British Antarctic Survey
Madingley Road, High Cross
Cambridge Cambridgeshire CB3 0ET United Kingdom

Biography

Richard B. Horne is an individual merit scientist (IM band 2) at the British Antarctic Survey and Honary Professor at the University of Sheffield.   He has a B.Sc. in Physics, a Doctorate in Space Plasma Physics, and over 33 years research experience.
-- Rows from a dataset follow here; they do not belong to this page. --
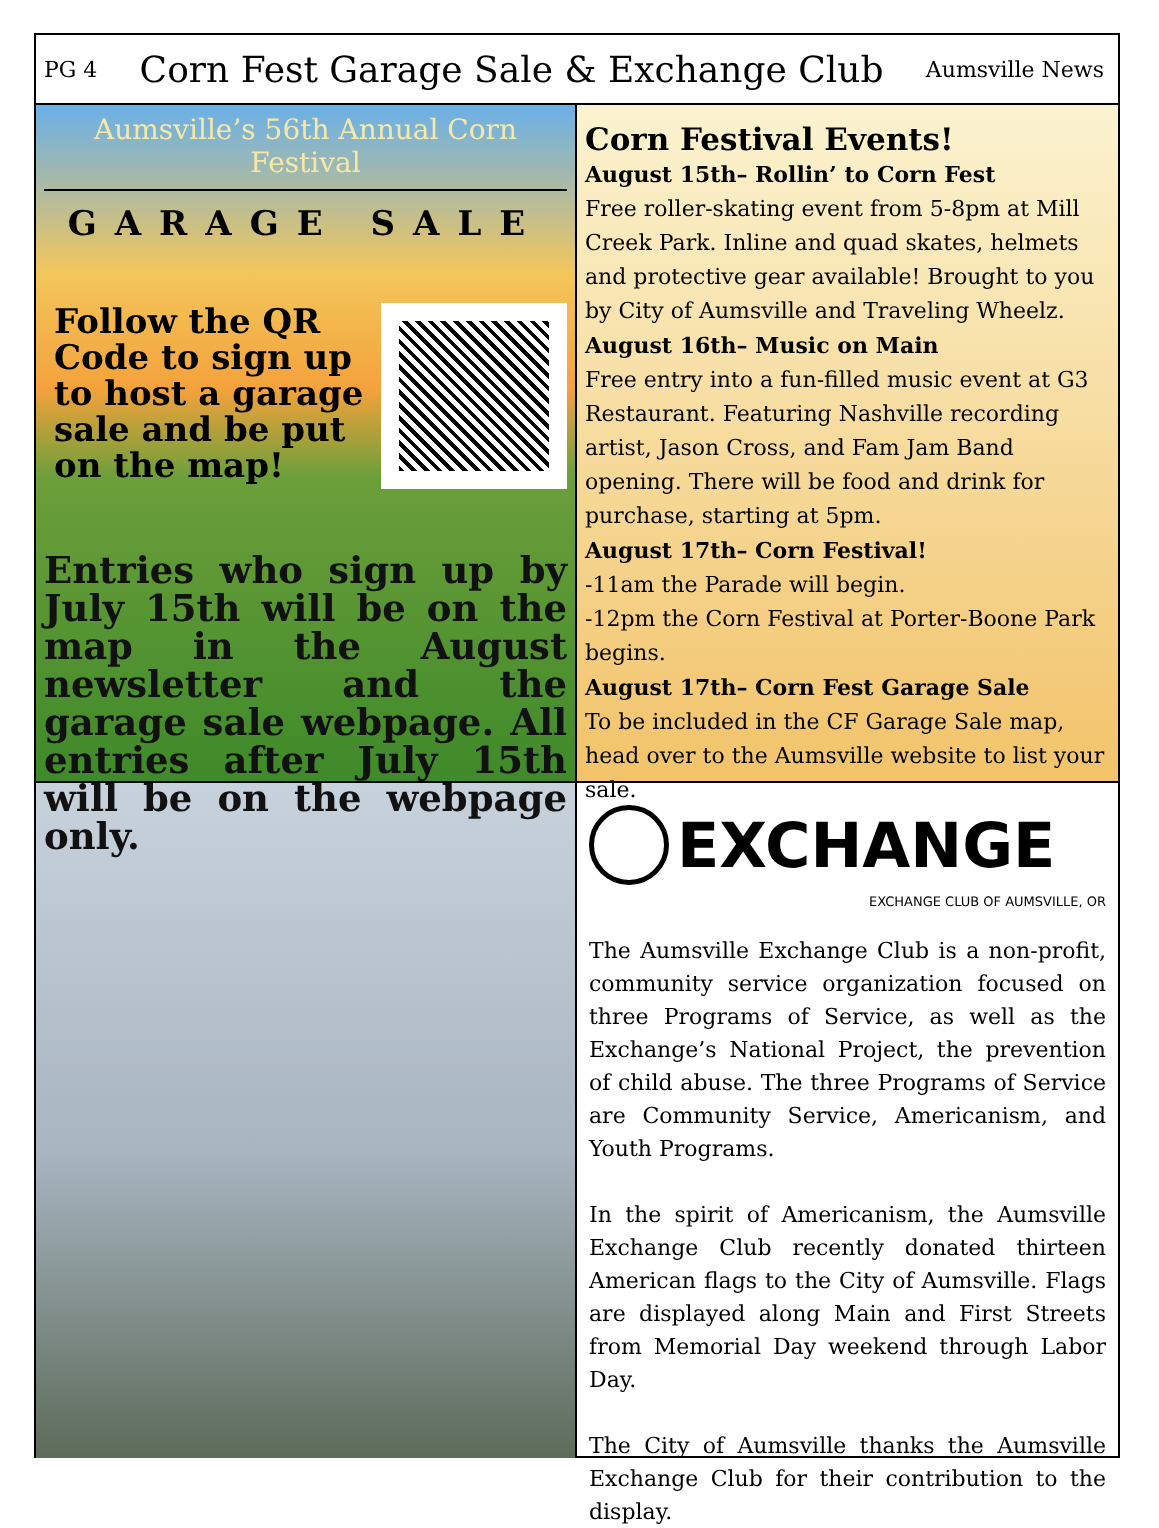PG 4
Corn Fest Garage Sale & Exchange Club
Aumsville News
Aumsville’s 56th Annual Corn Festival
GARAGE SALE
Follow the QR Code to sign up to host a garage sale and be put on the map!
Entries who sign up by July 15th will be on the map in the August newsletter and the garage sale webpage. All entries after July 15th will be on the webpage only.
Corn Festival Events!
August 15th– Rollin’ to Corn Fest
Free roller-skating event from 5-8pm at Mill Creek Park. Inline and quad skates, helmets and protective gear available! Brought to you by City of Aumsville and Traveling Wheelz.
August 16th– Music on Main
Free entry into a fun-filled music event at G3 Restaurant. Featuring Nashville recording artist, Jason Cross, and Fam Jam Band opening. There will be food and drink for purchase, starting at 5pm.
August 17th– Corn Festival!
-11am the Parade will begin.
-12pm the Corn Festival at Porter-Boone Park begins.
August 17th– Corn Fest Garage Sale
To be included in the CF Garage Sale map, head over to the Aumsville website to list your sale.
EXCHANGE
EXCHANGE CLUB OF AUMSVILLE, OR
The Aumsville Exchange Club is a non-profit, community service organization focused on three Programs of Service, as well as the Exchange’s National Project, the prevention of child abuse. The three Programs of Service are Community Service, Americanism, and Youth Programs.
In the spirit of Americanism, the Aumsville Exchange Club recently donated thirteen American flags to the City of Aumsville. Flags are displayed along Main and First Streets from Memorial Day weekend through Labor Day.
The City of Aumsville thanks the Aumsville Exchange Club for their contribution to the display.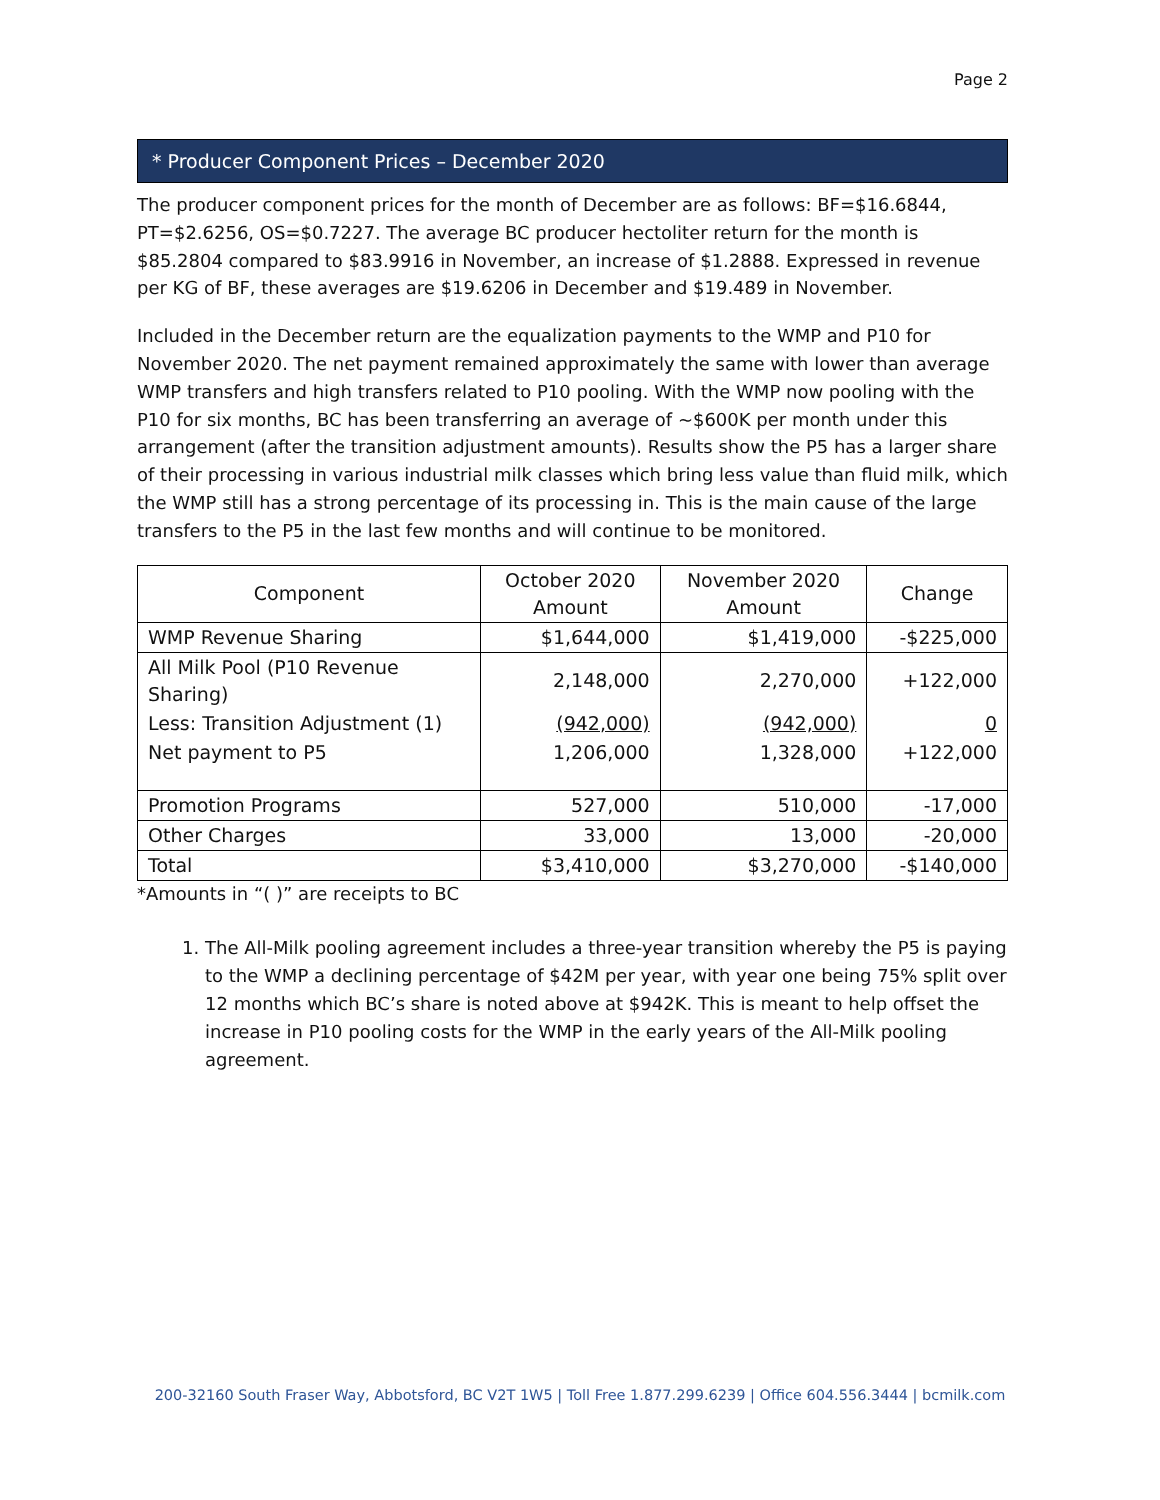Page 2
* Producer Component Prices – December 2020
The producer component prices for the month of December are as follows: BF=$16.6844, PT=$2.6256, OS=$0.7227. The average BC producer hectoliter return for the month is $85.2804 compared to $83.9916 in November, an increase of $1.2888. Expressed in revenue per KG of BF, these averages are $19.6206 in December and $19.489 in November.
Included in the December return are the equalization payments to the WMP and P10 for November 2020. The net payment remained approximately the same with lower than average WMP transfers and high transfers related to P10 pooling. With the WMP now pooling with the P10 for six months, BC has been transferring an average of ~$600K per month under this arrangement (after the transition adjustment amounts). Results show the P5 has a larger share of their processing in various industrial milk classes which bring less value than fluid milk, which the WMP still has a strong percentage of its processing in. This is the main cause of the large transfers to the P5 in the last few months and will continue to be monitored.
| Component | October 2020 Amount | November 2020 Amount | Change |
| --- | --- | --- | --- |
| WMP Revenue Sharing | $1,644,000 | $1,419,000 | -$225,000 |
| All Milk Pool (P10 Revenue Sharing) | 2,148,000 | 2,270,000 | +122,000 |
| Less: Transition Adjustment (1) | (942,000) | (942,000) | 0 |
| Net payment to P5 | 1,206,000 | 1,328,000 | +122,000 |
| Promotion Programs | 527,000 | 510,000 | -17,000 |
| Other Charges | 33,000 | 13,000 | -20,000 |
| Total | $3,410,000 | $3,270,000 | -$140,000 |
*Amounts in “( )” are receipts to BC
1. The All-Milk pooling agreement includes a three-year transition whereby the P5 is paying to the WMP a declining percentage of $42M per year, with year one being 75% split over 12 months which BC’s share is noted above at $942K. This is meant to help offset the increase in P10 pooling costs for the WMP in the early years of the All-Milk pooling agreement.
200-32160 South Fraser Way, Abbotsford, BC V2T 1W5 | Toll Free 1.877.299.6239 | Office 604.556.3444 | bcmilk.com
Between 2000-2010 he led two large research programmes at the British Antarctic Survey and currently leads a European Framework 7 programme called SPACESTORM to help protect satellites from Space Weather. He also leads research projects to study how energetic charged particles affect the Earth's atmosphere and influence climate, and particle acceleration processes at the Earth, Jupiter and Saturn.

Richard has a special interest in particle acceleration, planetary radiation belts and Space Weather.  In 2005 he won achievement awards from NASA and ESA for his research showing that electron acceleration by very low frequency waves is a major process for forming the Earth's Van Allen radiation belts.  These ideas are being tested by the new NASA RBSP satellite mission in 2012.  Richard has also worked on wave heating of plasmas and wave propagation at the Earth and planets. 
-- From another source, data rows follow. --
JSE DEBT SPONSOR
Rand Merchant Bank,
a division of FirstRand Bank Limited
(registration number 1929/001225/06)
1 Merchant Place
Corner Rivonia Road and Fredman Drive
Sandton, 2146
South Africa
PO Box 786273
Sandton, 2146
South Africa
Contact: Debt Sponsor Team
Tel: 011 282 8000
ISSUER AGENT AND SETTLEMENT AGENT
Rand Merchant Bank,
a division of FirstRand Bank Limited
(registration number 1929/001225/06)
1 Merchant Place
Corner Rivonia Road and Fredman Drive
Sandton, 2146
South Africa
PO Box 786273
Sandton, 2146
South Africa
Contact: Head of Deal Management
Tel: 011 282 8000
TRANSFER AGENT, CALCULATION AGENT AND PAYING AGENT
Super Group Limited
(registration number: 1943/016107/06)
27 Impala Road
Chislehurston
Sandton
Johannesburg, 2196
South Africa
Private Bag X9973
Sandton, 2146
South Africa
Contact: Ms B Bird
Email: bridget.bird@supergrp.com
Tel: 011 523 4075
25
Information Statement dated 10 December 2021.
Richard has also worked on hazard risk to satellites for UK Insurance companies and, as part of a team led by Alcatel Space (Paris), conducted a feasibility study on Space Weather for the European Space Agency.  He has provided scientific advice on Space Weather for a Prime Ministerial briefing and for the House of Commons Select Committee on Science and Technology, and on Defence.  He is a member of the Space Environment Impacts Expert Group which provides advice for the Civil Contingencies Unit at the Cabinet Office.
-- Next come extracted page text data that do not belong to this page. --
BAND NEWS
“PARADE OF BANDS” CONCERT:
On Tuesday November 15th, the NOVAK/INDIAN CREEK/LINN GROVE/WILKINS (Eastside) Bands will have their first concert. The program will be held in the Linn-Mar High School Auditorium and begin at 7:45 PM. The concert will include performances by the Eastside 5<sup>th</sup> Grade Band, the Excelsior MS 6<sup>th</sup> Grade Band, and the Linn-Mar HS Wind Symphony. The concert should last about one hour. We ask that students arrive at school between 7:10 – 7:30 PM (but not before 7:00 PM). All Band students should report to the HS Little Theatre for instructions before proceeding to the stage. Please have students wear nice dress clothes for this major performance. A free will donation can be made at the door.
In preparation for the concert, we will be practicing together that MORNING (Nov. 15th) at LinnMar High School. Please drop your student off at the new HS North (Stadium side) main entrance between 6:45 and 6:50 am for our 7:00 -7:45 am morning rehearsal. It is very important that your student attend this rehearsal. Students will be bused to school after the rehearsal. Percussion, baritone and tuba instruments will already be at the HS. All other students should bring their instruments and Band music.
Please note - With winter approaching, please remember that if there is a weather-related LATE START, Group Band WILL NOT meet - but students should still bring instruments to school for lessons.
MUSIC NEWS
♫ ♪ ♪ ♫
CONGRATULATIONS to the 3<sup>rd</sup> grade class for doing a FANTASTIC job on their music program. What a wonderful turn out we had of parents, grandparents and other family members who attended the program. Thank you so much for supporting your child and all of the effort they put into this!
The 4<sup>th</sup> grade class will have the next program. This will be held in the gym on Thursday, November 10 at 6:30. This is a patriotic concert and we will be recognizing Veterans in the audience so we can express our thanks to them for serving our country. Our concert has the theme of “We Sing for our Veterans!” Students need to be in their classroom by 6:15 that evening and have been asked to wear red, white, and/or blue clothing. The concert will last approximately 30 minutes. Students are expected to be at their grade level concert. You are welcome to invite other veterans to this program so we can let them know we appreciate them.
Richard has published more than 145 research papers, including 3 in Nature and 2 in Nature Physics, and has a Thompson h index of 44.  He has numerous international collaborations, serves on UK advisory committees for space missions and NASA funding panels.  He is a Co-Investigator on the ESA Cluster satellites and the NASA Van Allen Probes satellite mission.  He is former International Chair for Commission H of the International Union of Radio Science (URSI) and former Vice President of the Royal Astronomical Society.   He was elected Fellow of the American Geophysical Union in 2011.